TASK DESCRIPTION
Could you write out every record below exactly, leaving out any pictures?

(Saved entries)
== Segment start ==

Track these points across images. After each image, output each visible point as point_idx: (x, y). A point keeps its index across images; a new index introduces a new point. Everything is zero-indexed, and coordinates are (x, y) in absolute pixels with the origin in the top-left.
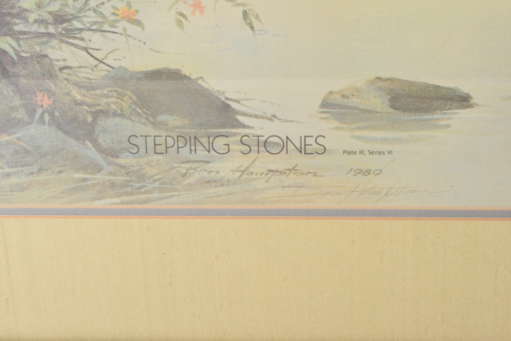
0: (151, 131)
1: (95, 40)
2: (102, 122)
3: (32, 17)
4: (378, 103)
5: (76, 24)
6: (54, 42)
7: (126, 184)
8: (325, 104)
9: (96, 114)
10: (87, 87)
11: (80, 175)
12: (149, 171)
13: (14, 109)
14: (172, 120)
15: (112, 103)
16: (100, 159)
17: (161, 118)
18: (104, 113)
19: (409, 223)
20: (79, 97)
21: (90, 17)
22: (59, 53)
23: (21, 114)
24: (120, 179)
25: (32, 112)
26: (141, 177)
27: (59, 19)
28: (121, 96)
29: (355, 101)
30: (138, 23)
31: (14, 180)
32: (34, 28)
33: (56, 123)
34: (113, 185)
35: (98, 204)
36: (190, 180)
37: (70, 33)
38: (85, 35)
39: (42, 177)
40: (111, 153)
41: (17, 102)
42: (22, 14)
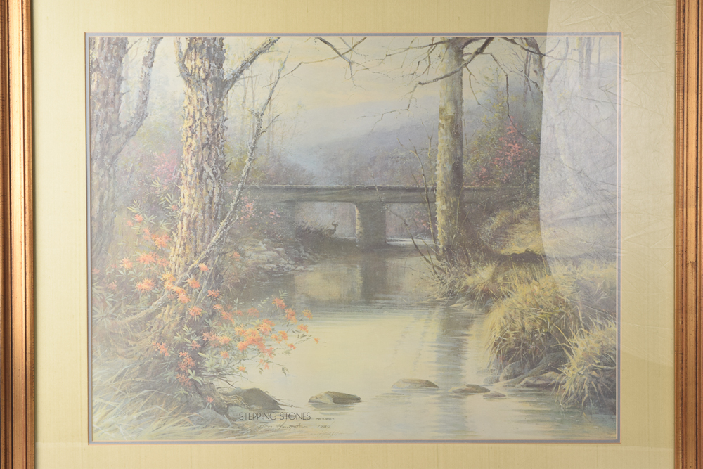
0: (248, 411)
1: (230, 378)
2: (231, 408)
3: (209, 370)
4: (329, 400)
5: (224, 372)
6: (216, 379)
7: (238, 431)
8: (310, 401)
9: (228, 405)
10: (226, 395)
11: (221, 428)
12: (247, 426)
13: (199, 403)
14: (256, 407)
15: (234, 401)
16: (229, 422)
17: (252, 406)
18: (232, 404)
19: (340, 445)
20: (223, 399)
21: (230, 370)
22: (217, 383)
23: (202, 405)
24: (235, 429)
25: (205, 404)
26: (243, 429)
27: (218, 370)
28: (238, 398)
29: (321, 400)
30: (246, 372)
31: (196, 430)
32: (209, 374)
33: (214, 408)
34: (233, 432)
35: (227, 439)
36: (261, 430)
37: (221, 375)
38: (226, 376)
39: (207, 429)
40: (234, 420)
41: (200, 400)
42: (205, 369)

== Segment end ==

WRITTEN SOLUTION
Track these points across images. After each image, output each visible point as point_idx: (x, y). A point keeps its index across images; a new index introduces a new point. Everything is zero-indexed, and coordinates are (x, y) in absolute pixels with the origin in the top-left.
0: (151, 131)
1: (95, 40)
2: (102, 122)
3: (32, 17)
4: (378, 103)
5: (76, 24)
6: (54, 42)
7: (126, 184)
8: (325, 104)
9: (96, 114)
10: (87, 87)
11: (80, 175)
12: (149, 171)
13: (14, 109)
14: (172, 120)
15: (112, 103)
16: (100, 159)
17: (161, 118)
18: (104, 113)
19: (409, 223)
20: (79, 97)
21: (90, 17)
22: (59, 53)
23: (21, 114)
24: (120, 179)
25: (32, 112)
26: (141, 177)
27: (59, 19)
28: (121, 96)
29: (355, 101)
30: (138, 23)
31: (14, 180)
32: (34, 28)
33: (56, 123)
34: (113, 185)
35: (98, 204)
36: (190, 180)
37: (70, 33)
38: (85, 35)
39: (42, 177)
40: (111, 153)
41: (17, 102)
42: (22, 14)
0: (248, 411)
1: (230, 378)
2: (231, 408)
3: (209, 370)
4: (329, 400)
5: (224, 372)
6: (216, 379)
7: (238, 431)
8: (310, 401)
9: (228, 405)
10: (226, 395)
11: (221, 428)
12: (247, 426)
13: (199, 403)
14: (256, 407)
15: (234, 401)
16: (229, 422)
17: (252, 406)
18: (232, 404)
19: (340, 445)
20: (223, 399)
21: (230, 370)
22: (217, 383)
23: (202, 405)
24: (235, 429)
25: (205, 404)
26: (243, 429)
27: (218, 370)
28: (238, 398)
29: (321, 400)
30: (246, 372)
31: (196, 430)
32: (209, 374)
33: (214, 408)
34: (233, 432)
35: (227, 439)
36: (261, 430)
37: (221, 375)
38: (226, 376)
39: (207, 429)
40: (234, 420)
41: (200, 400)
42: (205, 369)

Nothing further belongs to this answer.